Flush with the necessities, we offered food and water to passing
families and individuals. Many decided to stay and join us. Our encampment
grew to 80 or 90 people.

From a woman with a battery powered radio we learned that the media
was talking about us. Up in full view on the freeway, every relief and news
organizations saw us on their way into the City. Officials were being asked
what they were going to do about all those families living up on the
freeway? The officials responded they were going to take care of us. Some
of us got a sinking feeling. "Taking care of us" had an ominous tone to it.


Unfortunately, our sinking feeling (along with the sinking City) was
correct. Just as dusk set in, a Gretna Sheriff showed up, jumped out of his
patrol vehicle, aimed his gun at our faces, screaming, "Get off the fucking
freeway". A helicopter arrived and used the wind from its blades to blow
away our flimsy structures. As we retreated, the sheriff loaded up his
truck with our food and water.

Once again, at gunpoint, we were forced off the freeway. All the law
enforcement agencies appeared threatened when we congregated or congealed
into groups of 20 or more. In every congregation of "victims" they saw
"mob" or "riot". We felt safety in numbers. Our "we must stay together" was
impossible because the agencies would force us into small atomized groups.

In the pandemonium of having our camp raided and destroyed, we
scattered once again.
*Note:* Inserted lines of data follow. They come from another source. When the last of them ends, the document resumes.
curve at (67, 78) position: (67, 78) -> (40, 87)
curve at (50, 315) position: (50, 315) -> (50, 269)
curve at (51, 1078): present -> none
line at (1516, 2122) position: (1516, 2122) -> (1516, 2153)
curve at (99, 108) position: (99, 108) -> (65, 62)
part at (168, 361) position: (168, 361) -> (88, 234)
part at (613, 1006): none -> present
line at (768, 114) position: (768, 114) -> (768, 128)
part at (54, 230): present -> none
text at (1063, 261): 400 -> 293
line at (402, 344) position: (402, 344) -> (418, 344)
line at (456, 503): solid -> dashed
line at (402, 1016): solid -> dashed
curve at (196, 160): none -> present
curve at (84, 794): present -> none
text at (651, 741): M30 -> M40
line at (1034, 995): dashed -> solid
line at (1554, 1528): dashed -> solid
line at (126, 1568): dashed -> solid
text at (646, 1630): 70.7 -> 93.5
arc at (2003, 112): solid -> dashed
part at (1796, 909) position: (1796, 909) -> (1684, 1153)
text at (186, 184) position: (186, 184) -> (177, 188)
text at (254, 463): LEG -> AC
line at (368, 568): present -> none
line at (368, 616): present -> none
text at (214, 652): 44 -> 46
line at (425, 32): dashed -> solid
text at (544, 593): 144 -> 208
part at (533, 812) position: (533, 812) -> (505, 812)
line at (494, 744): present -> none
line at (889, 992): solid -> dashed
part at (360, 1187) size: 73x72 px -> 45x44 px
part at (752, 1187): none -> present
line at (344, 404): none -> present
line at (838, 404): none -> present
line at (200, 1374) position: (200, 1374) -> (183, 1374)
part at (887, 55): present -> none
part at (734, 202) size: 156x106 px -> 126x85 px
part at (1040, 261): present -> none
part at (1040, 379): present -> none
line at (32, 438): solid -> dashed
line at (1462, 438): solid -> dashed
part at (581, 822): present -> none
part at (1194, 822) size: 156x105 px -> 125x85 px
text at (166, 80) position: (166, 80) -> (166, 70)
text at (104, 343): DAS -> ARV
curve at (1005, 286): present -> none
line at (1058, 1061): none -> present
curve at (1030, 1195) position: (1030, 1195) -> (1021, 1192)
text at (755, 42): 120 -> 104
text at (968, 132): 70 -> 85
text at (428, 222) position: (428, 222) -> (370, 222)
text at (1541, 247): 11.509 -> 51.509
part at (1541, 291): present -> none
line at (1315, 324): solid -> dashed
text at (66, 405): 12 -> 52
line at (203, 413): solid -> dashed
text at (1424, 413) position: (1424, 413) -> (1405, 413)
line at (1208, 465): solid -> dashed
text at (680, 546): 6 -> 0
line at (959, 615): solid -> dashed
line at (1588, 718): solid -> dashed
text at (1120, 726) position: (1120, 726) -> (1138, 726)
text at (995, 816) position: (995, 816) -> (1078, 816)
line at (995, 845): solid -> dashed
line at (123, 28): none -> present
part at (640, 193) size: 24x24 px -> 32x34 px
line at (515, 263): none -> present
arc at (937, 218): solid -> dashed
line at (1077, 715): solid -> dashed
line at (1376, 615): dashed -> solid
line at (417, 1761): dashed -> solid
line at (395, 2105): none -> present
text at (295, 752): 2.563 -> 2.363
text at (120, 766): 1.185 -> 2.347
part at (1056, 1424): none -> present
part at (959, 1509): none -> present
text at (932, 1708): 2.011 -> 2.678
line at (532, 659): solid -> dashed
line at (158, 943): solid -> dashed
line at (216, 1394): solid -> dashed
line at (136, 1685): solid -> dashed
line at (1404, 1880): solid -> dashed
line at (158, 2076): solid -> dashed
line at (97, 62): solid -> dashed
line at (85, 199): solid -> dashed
Reduced to a small group of 8 people, in the dark, we
sought refuge in an abandoned school bus, under the freeway on Cilo Street.
We were hiding from possible criminal elements but equally and definitely,
we were hiding from the police and sheriffs with their martial law, curfew
and shoot-to-kill policies.

The next days, our group of 8 walked most of the day, made contact
with New Orleans Fire Department and were eventually airlifted out by an
urban search and rescue team. We were dropped off near the airport and
managed to catch a ride with the National Guard. The two young guardsmen
apologized for the limited response of the Louisiana guards. They explained
that a large section of their unit was in Iraq and that meant they were
shorthanded and were unable to complete all the tasks they were assigned.

We arrived at the airport on the day a massive airlift had begun. The
airport had become another Superdome. We 8 were caught in a press of
humanity as flights were delayed for several hours while George Bush landed
briefly at the airport for a photo op. After being evacuated on a coast
guard cargo plane, we arrived in San Antonio, Texas.

There the humiliation and dehumanization of the official relief effort
continued. We were placed on buses and driven to a large field where we
were forced to sit for hours and hours. Some of the buses did not have
air-conditioners. In the dark, hundreds if us were forced to share two
filthy overflowing porta-potties. Those who managed to make it out with any
possessions (often a few belongings in tattered plastic bags) we were
subjected to two different dog-sniffing searches.

Most of us had not eaten all day because our C-rations had been
confiscated at the airport because the rations set off the metal detectors.
Yet, no food had been provided to the men, women, children, elderly,
disabled as they sat for hours waiting to be "medically screened" to make
sure we were not carrying any communicable diseases.

This official treatment was in sharp contrast to the warm, heart-felt
reception given to us by the ordinary Texans. We saw one airline worker
give her shoes to someone who was barefoot. Strangers on the street offered
us money and toiletries with words of welcome. Throughout, the official
relief effort was callous, inept, and racist.

There was more suffering than need be.

Lives were lost that did not need to be lost.

------------------------------------------------------------------------
Bradshaw and Slonsky are paramedics from California that were
attending the EMS conference in New Orleans. Larry Bradshaw is the chief
shop steward, Paramedic Chapter, SEIU Local 790; and Lorrie Beth Slonsky is
steward, Paramedic Chapter, SEIU Local 790

8:00 AM  
Blogger 8-bird said...

I would imagine they are telling the truth becuause Rachel and her father know them. I have known them all my life, while the c-rations thing to any one not knowing the people might make red flags I would say they probably were at all those locations.